Every line below that includes the word "your" needs to be copied.
==========
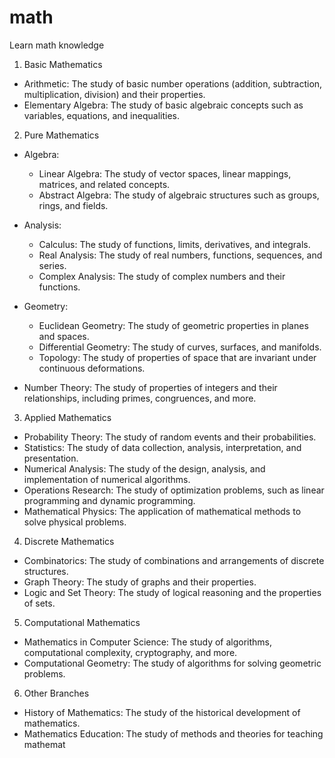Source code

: # math
Learn math knowledge
1. Basic Mathematics
  * Arithmetic: The study of basic number operations (addition, subtraction, multiplication, division) and their properties.
  * Elementary Algebra: The study of basic algebraic concepts such as variables, equations, and inequalities.

2. Pure Mathematics
  * Algebra:
    * Linear Algebra: The study of vector spaces, linear mappings, matrices, and related concepts.
    * Abstract Algebra: The study of algebraic structures such as groups, rings, and fields.
      
  * Analysis:
    * Calculus: The study of functions, limits, derivatives, and integrals.
    * Real Analysis: The study of real numbers, functions, sequences, and series.
    * Complex Analysis: The study of complex numbers and their functions.
      
  * Geometry:
    * Euclidean Geometry: The study of geometric properties in planes and spaces.
    * Differential Geometry: The study of curves, surfaces, and manifolds.
    * Topology: The study of properties of space that are invariant under continuous deformations.
      
  * Number Theory: The study of properties of integers and their relationships, including primes, congruences, and more.

3. Applied Mathematics
  * Probability Theory: The study of random events and their probabilities.
  * Statistics: The study of data collection, analysis, interpretation, and presentation.
  * Numerical Analysis: The study of the design, analysis, and implementation of numerical algorithms.
  * Operations Research: The study of optimization problems, such as linear programming and dynamic programming.
  * Mathematical Physics: The application of mathematical methods to solve physical problems.

4. Discrete Mathematics
  * Combinatorics: The study of combinations and arrangements of discrete structures.
  * Graph Theory: The study of graphs and their properties.
  * Logic and Set Theory: The study of logical reasoning and the properties of sets.

5. Computational Mathematics
  * Mathematics in Computer Science: The study of algorithms, computational complexity, cryptography, and more.
  * Computational Geometry: The study of algorithms for solving geometric problems.

6. Other Branches
  * History of Mathematics: The study of the historical development of mathematics.
  * Mathematics Education: The study of methods and theories for teaching mathemat
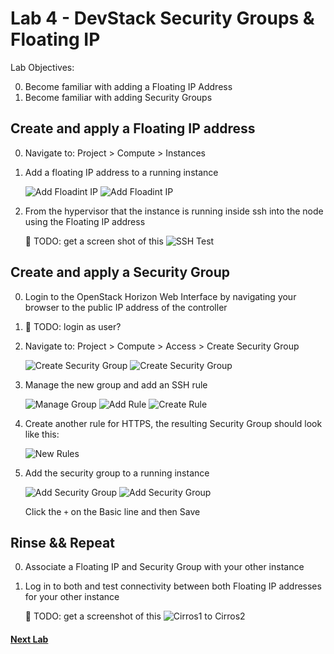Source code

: # Lab 4 - DevStack Security Groups & Floating IP 

  Lab Objectives:

  0. Become familiar with adding a Floating IP Address
  0. Become familiar with adding Security Groups

## Create and apply a Floating IP address

  0. Navigate to: Project > Compute > Instances
  0. Add a floating IP address to a running instance

     ![Add Floadint IP](img/floating-add.png)
     ![Add Floadint IP](img/floating-add2.png)

  0. From the hypervisor that the instance is running inside ssh into the node using the Floating IP address 

     :red_circle: TODO: get a screen shot of this
     ![SSH Test](img/floating-ssh.png)

## Create and apply a Security Group

  0. Login to the OpenStack Horizon Web Interface by navigating your browser to the public IP address of the controller
  0. :red_circle: TODO: login as user?
  0. Navigate to: Project > Compute > Access > Create Security Group

     ![Create Security Group](img/security-create.png)
     ![Create Security Group](img/security-create2.png)

  0. Manage the new group and add an SSH rule
  
     ![Manage Group](img/security-manage-rule.png) 
     ![Add Rule](img/security-add.png) 
     ![Create Rule](img/security-ssh.png) 

  0. Create another rule for HTTPS, the resulting Security Group should look like this:

     ![New Rules](img/security-rules.png)
  
  0. Add the security group to a running instance
  

     ![Add Security Group](img/security-associate.png)
     ![Add Security Group](img/security-associate2.png)

     Click the `+` on the Basic line and then Save

## Rinse && Repeat

  0. Associate a Floating IP and Security Group with your other instance
  0. Log in to both and test connectivity between both Floating IP addresses for your other instance

     :red_circle: TODO: get a screenshot of this
     ![Cirros1 to Cirros2](img/pingpong.png)

#### [Next Lab](../lab-05)    
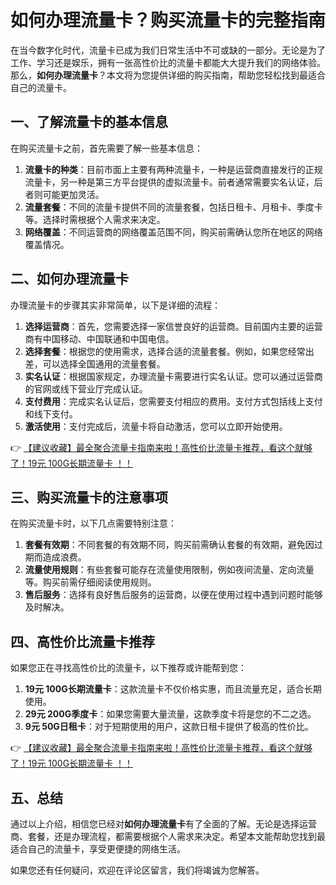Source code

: # 如何办理流量卡？购买流量卡的完整指南

在当今数字化时代，流量卡已成为我们日常生活中不可或缺的一部分。无论是为了工作、学习还是娱乐，拥有一张高性价比的流量卡都能大大提升我们的网络体验。那么，**如何办理流量卡**？本文将为您提供详细的购买指南，帮助您轻松找到最适合自己的流量卡。

## 一、了解流量卡的基本信息

在购买流量卡之前，首先需要了解一些基本信息：

1. **流量卡的种类**：目前市面上主要有两种流量卡，一种是运营商直接发行的正规流量卡，另一种是第三方平台提供的虚拟流量卡。前者通常需要实名认证，后者则可能更加灵活。
2. **流量套餐**：不同的流量卡提供不同的流量套餐，包括日租卡、月租卡、季度卡等。选择时需根据个人需求来决定。
3. **网络覆盖**：不同运营商的网络覆盖范围不同，购买前需确认您所在地区的网络覆盖情况。

## 二、如何办理流量卡

办理流量卡的步骤其实非常简单，以下是详细的流程：

1. **选择运营商**：首先，您需要选择一家信誉良好的运营商。目前国内主要的运营商有中国移动、中国联通和中国电信。
2. **选择套餐**：根据您的使用需求，选择合适的流量套餐。例如，如果您经常出差，可以选择全国通用的流量套餐。
3. **实名认证**：根据国家规定，办理流量卡需要进行实名认证。您可以通过运营商的官网或线下营业厅完成认证。
4. **支付费用**：完成实名认证后，您需要支付相应的费用。支付方式包括线上支付和线下支付。
5. **激活使用**：支付完成后，流量卡将自动激活，您可以立即开始使用。

👉 [【建议收藏】最全聚合流量卡指南来啦！高性价比流量卡推荐，看这个就够了！19元 100G长期流量卡 ！！](https://bit.ly/Liuliangka)

## 三、购买流量卡的注意事项

在购买流量卡时，以下几点需要特别注意：

1. **套餐有效期**：不同套餐的有效期不同，购买前需确认套餐的有效期，避免因过期而造成浪费。
2. **流量使用规则**：有些套餐可能存在流量使用限制，例如夜间流量、定向流量等。购买前需仔细阅读使用规则。
3. **售后服务**：选择有良好售后服务的运营商，以便在使用过程中遇到问题时能够及时解决。

## 四、高性价比流量卡推荐

如果您正在寻找高性价比的流量卡，以下推荐或许能帮到您：

1. **19元 100G长期流量卡**：这款流量卡不仅价格实惠，而且流量充足，适合长期使用。
2. **29元 200G季度卡**：如果您需要大量流量，这款季度卡将是您的不二之选。
3. **9元 50G日租卡**：对于短期使用的用户，这款日租卡提供了极高的性价比。

👉 [【建议收藏】最全聚合流量卡指南来啦！高性价比流量卡推荐，看这个就够了！19元 100G长期流量卡 ！！](https://bit.ly/Liuliangka)

## 五、总结

通过以上介绍，相信您已经对**如何办理流量卡**有了全面的了解。无论是选择运营商、套餐，还是办理流程，都需要根据个人需求来决定。希望本文能帮助您找到最适合自己的流量卡，享受更便捷的网络生活。

如果您还有任何疑问，欢迎在评论区留言，我们将竭诚为您解答。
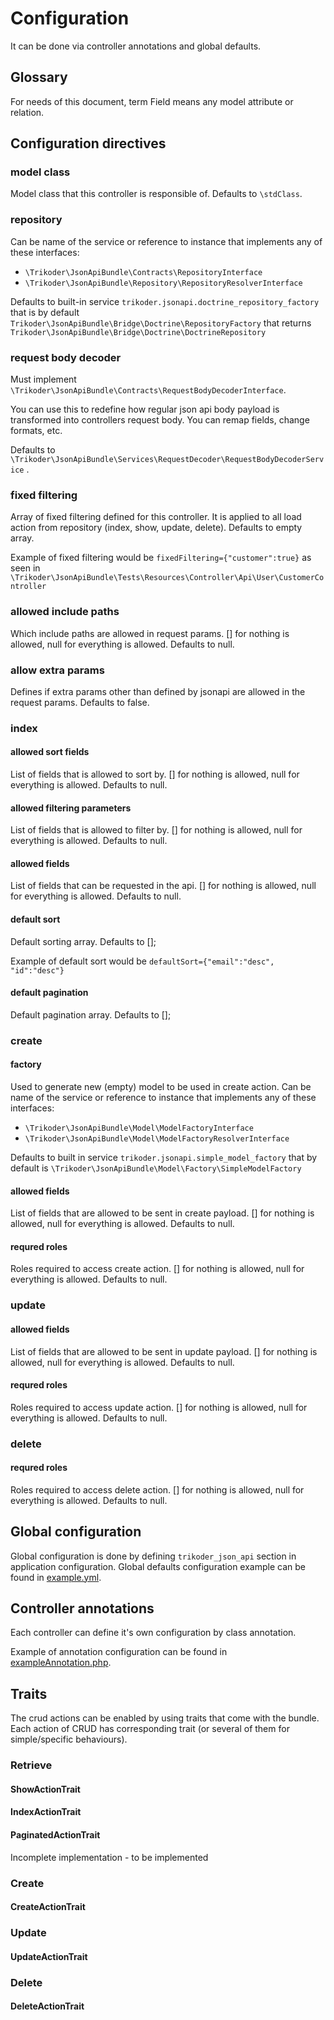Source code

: # Configuration

It can be done via controller annotations and global defaults.

## Glossary
For needs of this document, term Field means any model attribute or relation.

## Configuration directives

### model class
Model class that this controller is responsible of. Defaults to `\stdClass`.


### repository
Can be name of the service or reference to instance that implements any of these interfaces:
- `\Trikoder\JsonApiBundle\Contracts\RepositoryInterface`
- `\Trikoder\JsonApiBundle\Repository\RepositoryResolverInterface`
 
Defaults to built-in service `trikoder.jsonapi.doctrine_repository_factory` that is by default `Trikoder\JsonApiBundle\Bridge\Doctrine\RepositoryFactory`
that returns `Trikoder\JsonApiBundle\Bridge\Doctrine\DoctrineRepository`


### request body decoder
Must implement `\Trikoder\JsonApiBundle\Contracts\RequestBodyDecoderInterface`.

You can use this to redefine how regular json api body payload is transformed into controllers request body.
You can remap fields, change formats, etc.

Defaults to `\Trikoder\JsonApiBundle\Services\RequestDecoder\RequestBodyDecoderService` .


### fixed filtering
Array of fixed filtering defined for this controller. It is applied to all load action from repository (index, show, update, delete).
Defaults to empty array.

Example of fixed filtering would be `fixedFiltering={"customer":true}` as seen in `\Trikoder\JsonApiBundle\Tests\Resources\Controller\Api\User\CustomerController`


### allowed include paths
Which include paths are allowed in request params. [] for nothing is allowed, null for everything is allowed.
Defaults to null.


### allow extra params
Defines if extra params other than defined by jsonapi are allowed in the request params. Defaults to false.


### index

#### allowed sort fields
List of fields that is allowed to sort by.
[] for nothing is allowed, null for everything is allowed.
Defaults to null.


#### allowed filtering parameters
List of fields that is allowed to filter by.
[] for nothing is allowed, null for everything is allowed.
Defaults to null.

#### allowed fields
List of fields that can be requested in the api.
[] for nothing is allowed, null for everything is allowed.
Defaults to null.

#### default sort
Default sorting array. Defaults to [];

Example of default sort would be `defaultSort={"email":"desc", "id":"desc"}`

#### default pagination
Default pagination array. Defaults to [];

### create

#### factory
Used to generate new (empty) model to be used in create action.
Can be name of the service or reference to instance that implements any of these interfaces:
- `\Trikoder\JsonApiBundle\Model\ModelFactoryInterface`
- `\Trikoder\JsonApiBundle\Model\ModelFactoryResolverInterface`

Defaults to built in service `trikoder.jsonapi.simple_model_factory` that by default is `\Trikoder\JsonApiBundle\Model\Factory\SimpleModelFactory`

#### allowed fields
List of fields that are allowed to be sent in create payload.
[] for nothing is allowed, null for everything is allowed.
Defaults to null.

#### requred roles
Roles required to access create action.
[] for nothing is allowed, null for everything is allowed.
Defaults to null.

### update

#### allowed fields
List of fields that are allowed to be sent in update payload.
[] for nothing is allowed, null for everything is allowed.
Defaults to null.

#### requred roles
Roles required to access update action.
[] for nothing is allowed, null for everything is allowed.
Defaults to null.

### delete

#### requred roles
Roles required to access delete action.
[] for nothing is allowed, null for everything is allowed.
Defaults to null.



## Global configuration
Global configuration is done by defining `trikoder_json_api` section in application configuration.
Global defaults configuration example can be found in [example.yml](examples/example.yml).

## Controller annotations
Each controller can define it's own configuration by class annotation.

Example of annotation configuration can be found in [exampleAnnotation.php](examples/exampleAnnotation.php).


## Traits
The crud actions can be enabled by using traits that come with the bundle. 
Each action of CRUD has corresponding trait (or several of them for simple/specific behaviours).

### Retrieve

#### ShowActionTrait

#### IndexActionTrait

#### PaginatedActionTrait
 Incomplete implementation - to be implemented

### Create

#### CreateActionTrait

### Update

#### UpdateActionTrait

### Delete

#### DeleteActionTrait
==========
## Expected answer
  0. Login to the OpenStack Horizon Web Interface by navigating your browser to the public IP address of the controller
  0. Associate a Floating IP and Security Group with your other instance
  0. Log in to both and test connectivity between both Floating IP addresses for your other instance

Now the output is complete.